As for the remaining arguments in the plot command, we use the same axis and title settings in xlab, ylab, and main. We set the scale of the vertical axis with the ylim parameter; noting from our previous example that VWO hovered near zero at the low end, and that DBO reached almost as high as 2.5, we set this range from 0.0 to 2.5. Two new arguments here are the major.ticks and minor.ticks settings. The major.ticks argument represents the periods in which we wish to chop up the horizontal axis; it is chosen from the set
{"years", "months", "weeks", "days", "hours", "minutes", "seconds"}
In the example above, we chose "years". The minor.ticks parameter can take values of TRUE/FALSE, and as we don’t need this for the graph, we choose FALSE. The same legend command that we used in the zoo case can be used here as well (using myColors to indicate the color of each time series plot).
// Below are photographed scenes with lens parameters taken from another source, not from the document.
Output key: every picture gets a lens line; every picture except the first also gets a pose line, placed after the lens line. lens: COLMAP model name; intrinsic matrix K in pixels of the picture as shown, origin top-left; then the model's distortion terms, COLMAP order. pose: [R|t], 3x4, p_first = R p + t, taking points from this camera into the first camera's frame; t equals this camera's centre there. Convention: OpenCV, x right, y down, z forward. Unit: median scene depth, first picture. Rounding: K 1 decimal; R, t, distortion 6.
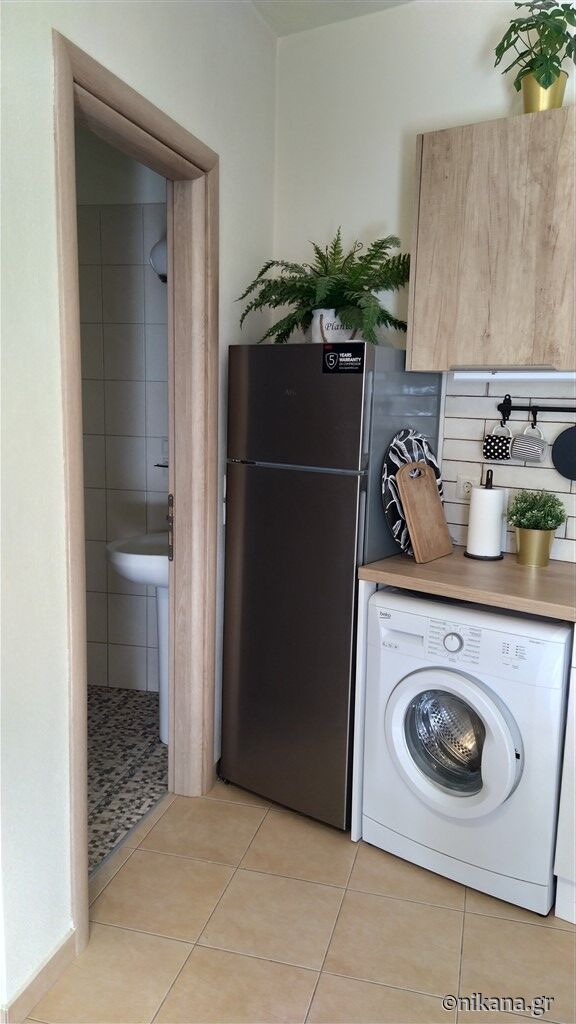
lens RADIAL K [[756.6, 0, 288.0], [0, 756.6, 512.0], [0, 0, 1]] dist [0.045583, -0.004701]
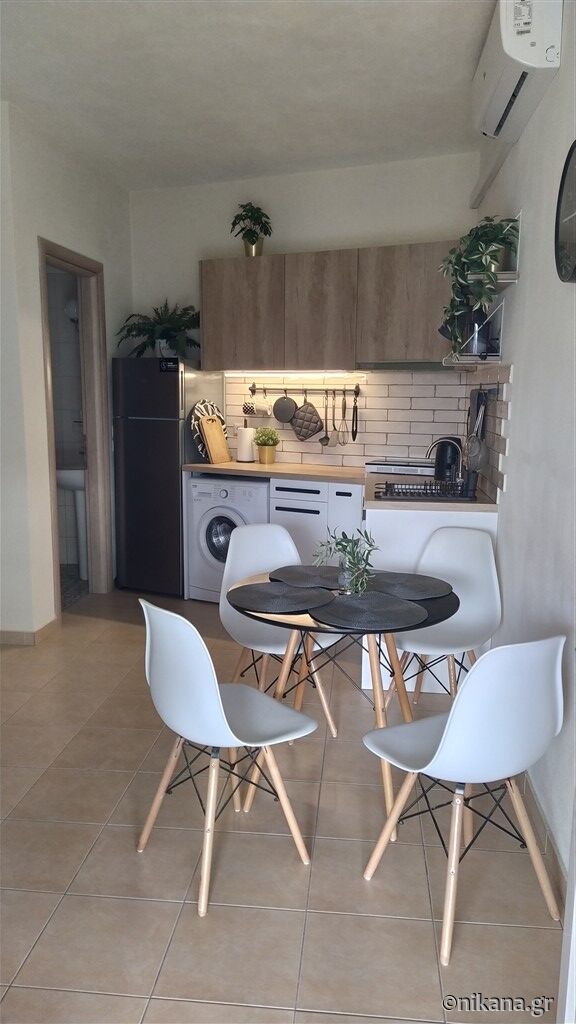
lens RADIAL K [[732.1, 0, 301.1], [0, 732.1, 514.8], [0, 0, 1]] dist [0.073555, -0.001021]
pose [[0.982617, -0.040404, 0.181194, 0.040944], [0.037271, 0.999092, 0.020661, 0.168778], [-0.181864, -0.013549, 0.983230, -0.989798]]
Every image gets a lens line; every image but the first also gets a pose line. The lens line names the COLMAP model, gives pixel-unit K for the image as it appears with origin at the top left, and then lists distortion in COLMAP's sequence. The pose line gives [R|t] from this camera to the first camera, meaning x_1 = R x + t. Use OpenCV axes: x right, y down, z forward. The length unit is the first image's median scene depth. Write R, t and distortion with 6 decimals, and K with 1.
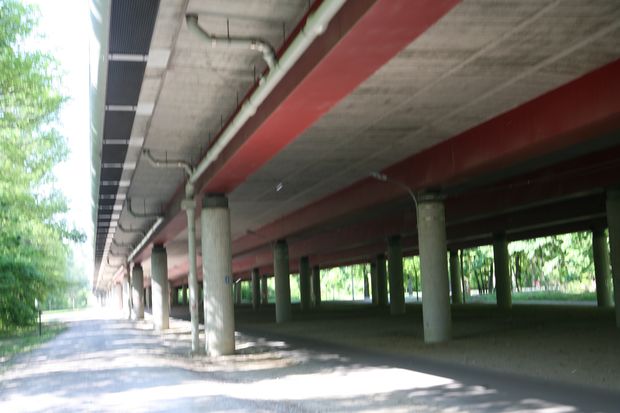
lens RADIAL K [[866.2, 0, 431.0], [0, 866.2, 189.6], [0, 0, 1]] dist [0.326364, -1.128428]
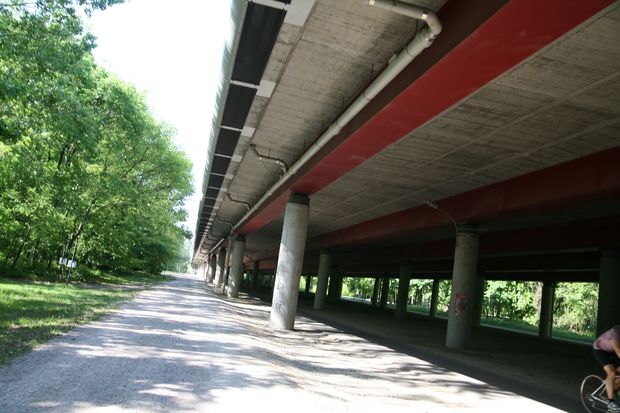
lens RADIAL K [[1335.6, 0, 310.0], [0, 1335.6, 206.5], [0, 0, 1]] dist [-0.761883, -0.049582]
pose [[0.946963, 0.160970, -0.278118, 0.402506], [-0.150221, 0.986849, 0.059686, -0.137147], [0.284068, -0.014742, 0.958691, -1.054719]]
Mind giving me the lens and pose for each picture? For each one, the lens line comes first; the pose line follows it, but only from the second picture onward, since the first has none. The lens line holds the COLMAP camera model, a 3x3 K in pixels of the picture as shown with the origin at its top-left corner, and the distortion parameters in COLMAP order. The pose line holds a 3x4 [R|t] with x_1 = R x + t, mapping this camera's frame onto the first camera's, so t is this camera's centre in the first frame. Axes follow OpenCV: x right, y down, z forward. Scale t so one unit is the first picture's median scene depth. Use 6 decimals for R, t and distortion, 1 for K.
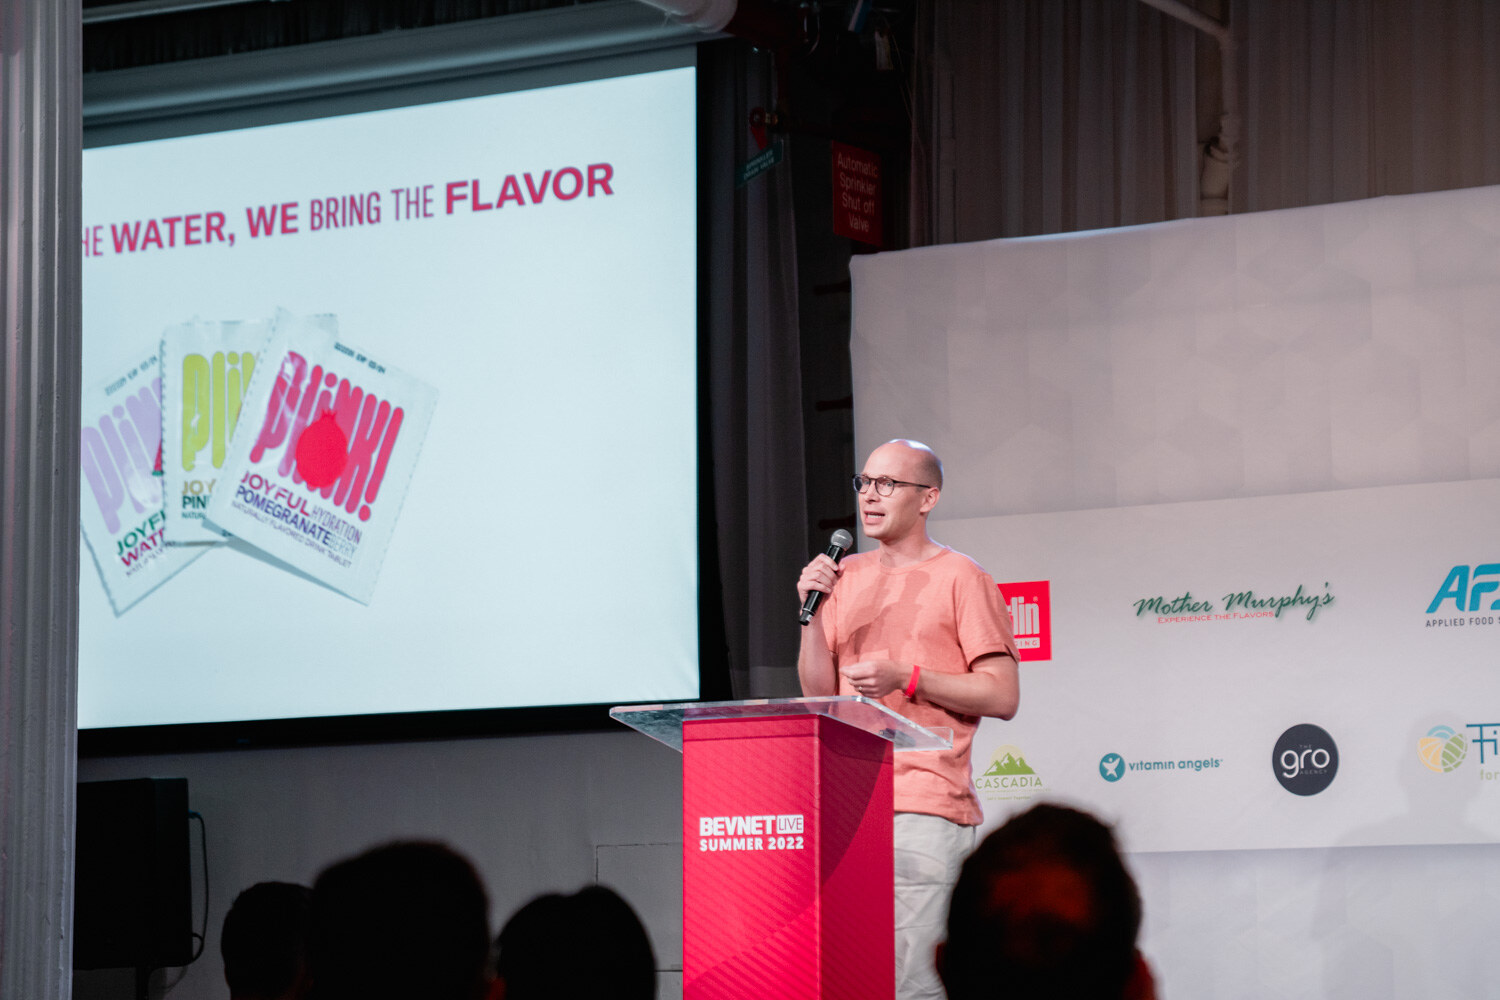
lens RADIAL K [[4349.8, 0, 751.0], [0, 4349.8, 527.0], [0, 0, 1]] dist [0.475361, 0.000000]
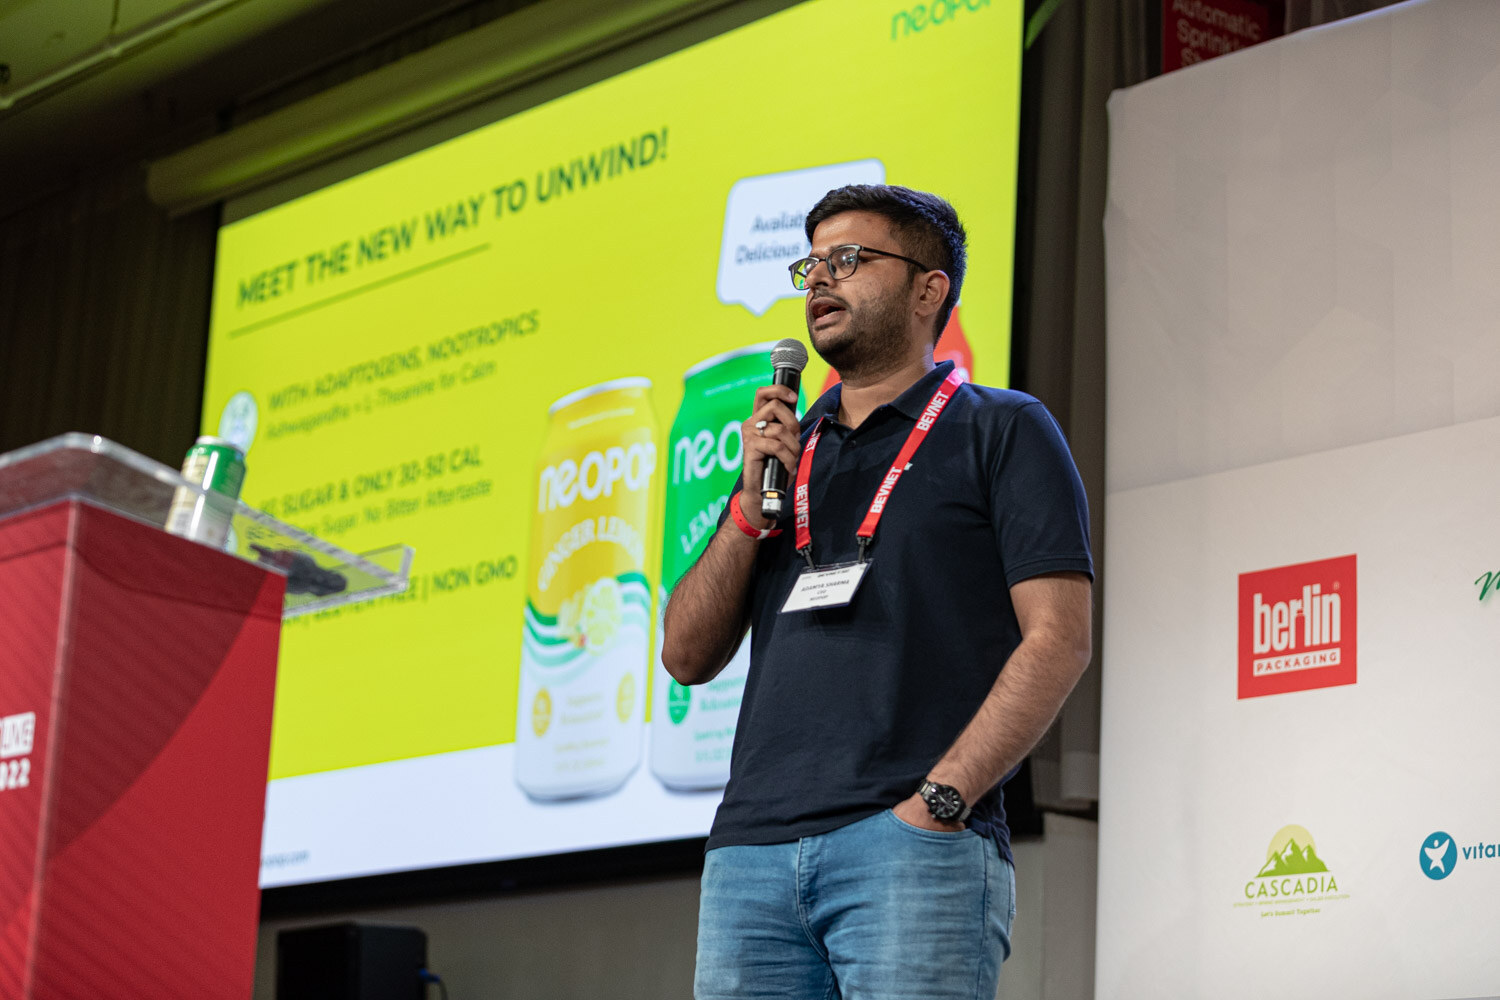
lens RADIAL K [[3685.0, 0, 733.0], [0, 3685.0, 535.9], [0, 0, 1]] dist [-0.033826, 0.000000]
pose [[0.940329, -0.020118, -0.339672, 0.166701], [-0.016776, 0.994296, -0.105330, 0.067540], [0.339853, 0.104743, 0.934628, 0.508384]]
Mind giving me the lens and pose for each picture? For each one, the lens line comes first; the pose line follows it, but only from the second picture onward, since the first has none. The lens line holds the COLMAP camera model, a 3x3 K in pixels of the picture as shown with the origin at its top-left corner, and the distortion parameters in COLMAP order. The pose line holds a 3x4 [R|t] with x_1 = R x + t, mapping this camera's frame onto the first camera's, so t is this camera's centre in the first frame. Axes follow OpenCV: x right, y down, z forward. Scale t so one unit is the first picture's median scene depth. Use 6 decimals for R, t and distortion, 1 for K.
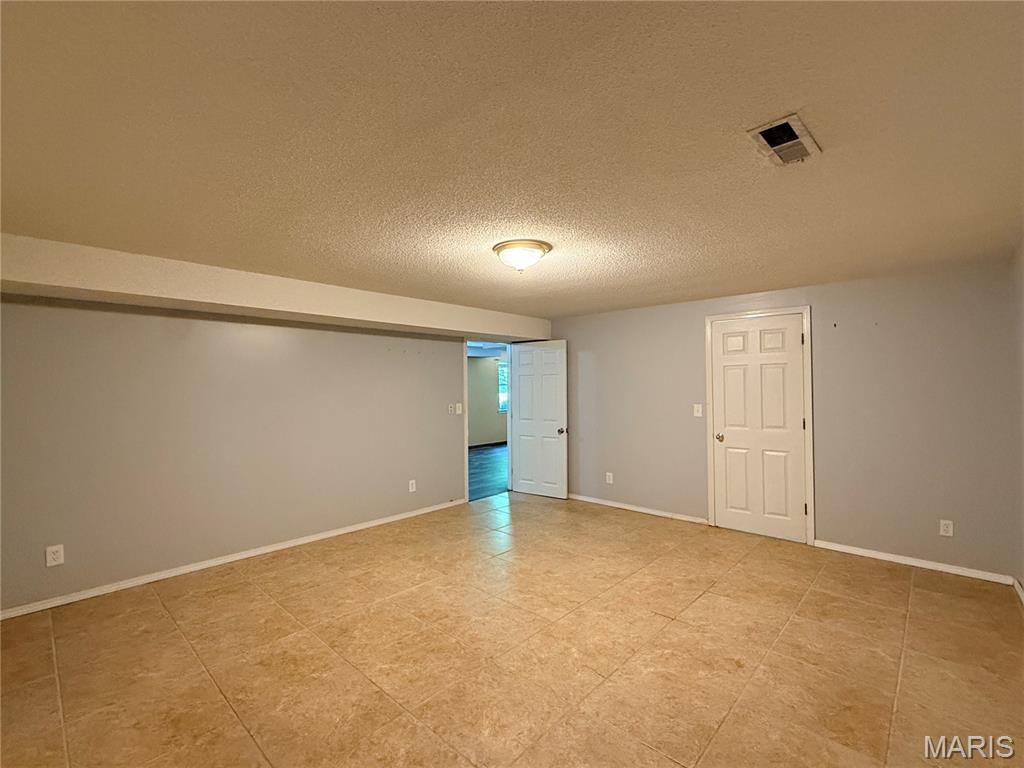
lens RADIAL K [[457.5, 0, 512.0], [0, 457.5, 384.0], [0, 0, 1]] dist [-0.000284, -0.000069]
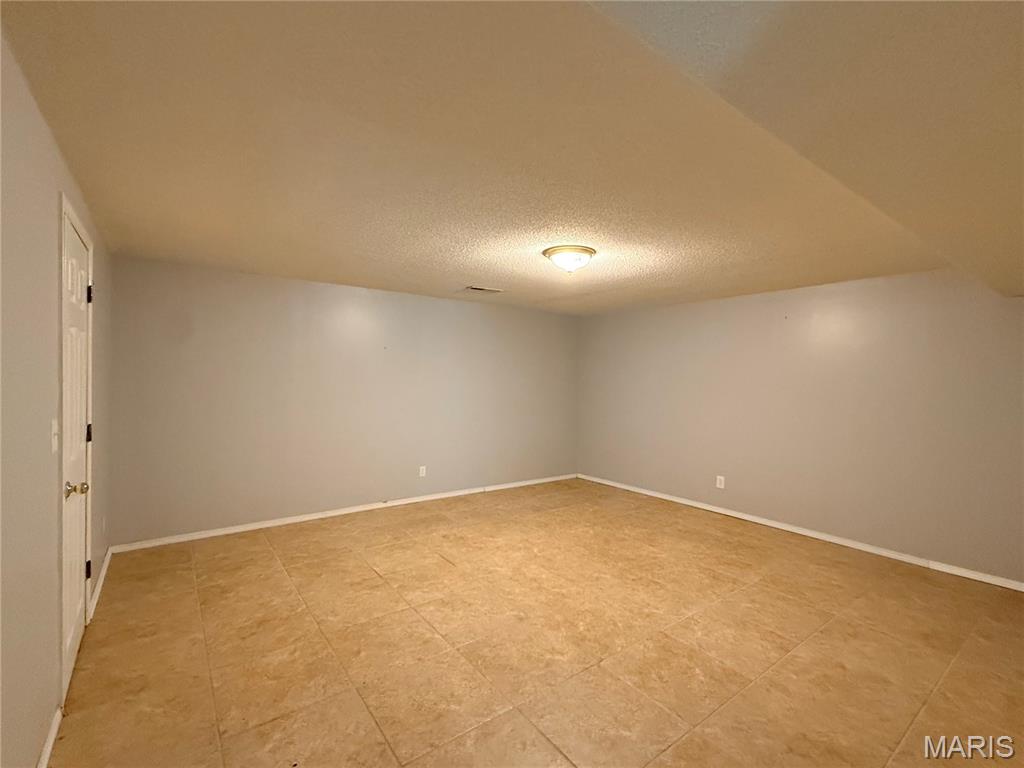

Just to compare, let’s change the major.ticks parameter to "months" in the previous example. The result is as follows:
Wrap-up
A new package, called xtsExtra, includes a new plot(.) function that provides added functionality, including a legend generator. However, while it is available on R-Forge, it has not yet made it into the official CRAN repository. More sophisticated time series plotting capability can also be found in the quantmod and ggplot2 packages, and we will look at the ggplot2 case in an upcoming post. However, for plotting xts objects quickly and with minimal fuss, the plot(.) function in the zoo package fills the bill, and with a little more effort, we can refine the scale along the horizontal axis using the xts version of plot(.). R help files for each of these can be found by selecting plot.zoo and plot.xts respectively in help searches.